Sejak bersahabat dengan anak orang kaya, si anak buruh cuci ini jadi malas sekolah dan lebih banyak nongkrong di warnet untuk bermain game online. Tentu saja yang membayari si anak orang kaya itu. Berkali-kali guru sudah merazia mereka. Orang tua si anak yang pejabat sudah dikabari, tapi mereka tak percaya anaknya suka bolos. Karena jengkel, akhirnya pihak sekolah menjemput si ibu di kantornya, meminta beliau tidak naik mobil pribadi atau mobil dinasnya tapi ikut mobil sekolah. Lalu diajak ke sebuah warnet dekat sekolah, untuk memergoki anaknya sedang asyik main game online saat jam sekolah. Barulah si ibu percaya anaknya bandel. Kendati demikian, si ibu memilih mengajak pulang anaknya dan tidak menyerahkannya pada guru untuk diberikan hukuman sesuai aturan.
Nah, inilah ambigu dunia pendidikan jaman sekarang.

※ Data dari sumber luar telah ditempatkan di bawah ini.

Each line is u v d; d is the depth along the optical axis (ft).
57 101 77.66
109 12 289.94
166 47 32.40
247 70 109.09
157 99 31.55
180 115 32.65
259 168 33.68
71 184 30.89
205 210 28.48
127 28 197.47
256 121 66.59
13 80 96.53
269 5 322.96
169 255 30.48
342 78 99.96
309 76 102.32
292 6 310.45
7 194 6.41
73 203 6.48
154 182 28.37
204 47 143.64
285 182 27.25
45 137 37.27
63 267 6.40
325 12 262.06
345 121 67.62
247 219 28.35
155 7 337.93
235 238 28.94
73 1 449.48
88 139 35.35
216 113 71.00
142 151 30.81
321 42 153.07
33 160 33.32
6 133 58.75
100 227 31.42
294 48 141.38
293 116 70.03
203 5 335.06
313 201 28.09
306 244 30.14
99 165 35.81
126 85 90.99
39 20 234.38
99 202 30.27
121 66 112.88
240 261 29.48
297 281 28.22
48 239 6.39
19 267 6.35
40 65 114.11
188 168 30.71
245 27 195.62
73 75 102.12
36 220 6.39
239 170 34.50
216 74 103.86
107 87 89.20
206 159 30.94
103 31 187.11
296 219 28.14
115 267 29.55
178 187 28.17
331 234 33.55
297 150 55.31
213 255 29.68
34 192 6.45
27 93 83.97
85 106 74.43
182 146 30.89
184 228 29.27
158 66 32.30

Di satu sisi orang tua seolah menyerahkan sepenuhnya pendidikan anak mereka pada guru-guru di sekolah, namun di sisi lain, ketika ada masalah, anaknya berulah, orang tua tak mau guru mengambil tindakan. Orang tua turun tangan ketika sudah ada masalah, itupun bukan untuk meng-endorse pengegakan disiplin dan hukum sesuai aturan, tetapi justru untuk mengintervensi disiplin dan hukum, mengupayakan privilege bagi anak mereka. Akibatnya, sama sekali tak ada pembelajaran pada diri siswa. Anak tak belajar dari kesalahan yang dibuatnya. Boro-boro ada efek jera, bisa jadi malah si anak berpikir : “Ah.., nanti juga kalau aku bermasalah, ortuku pasti membela. Mana berani guru menghukumku”.
Anak gemar tawuran, anak suka keroyokan dan berperilaku anarkhis, tentu banyak faktor penyebabnya. Anak tak terbebani rasa salah alias cuek, tidak menyesal saat melakukan perbuatan salah bahkan menjurus ke kriminal, juga banyak aspek pemicunya. Sungguh tidak adil, jika tanggung jawab hanya dibebankan pada guru dan sekolah sebagai institusi. Kalau benar orang tua menyerahkan pendidikan anaknya pada guru dan sekolah, maka mereka juga harus rela jika guru menegakkan aturan pada semua siswa tanpa pandang bulu. Orang tua harus ikhlas anaknya menerima akibat hukum dari perbuatannya, termasuk jika tidak disiplin dan tidak berlaku sopan pada guru. Jangan ajari anak menginjak-injak hukum. Sebab kekacauan itu timbul karena lemahnya penegakan hukum.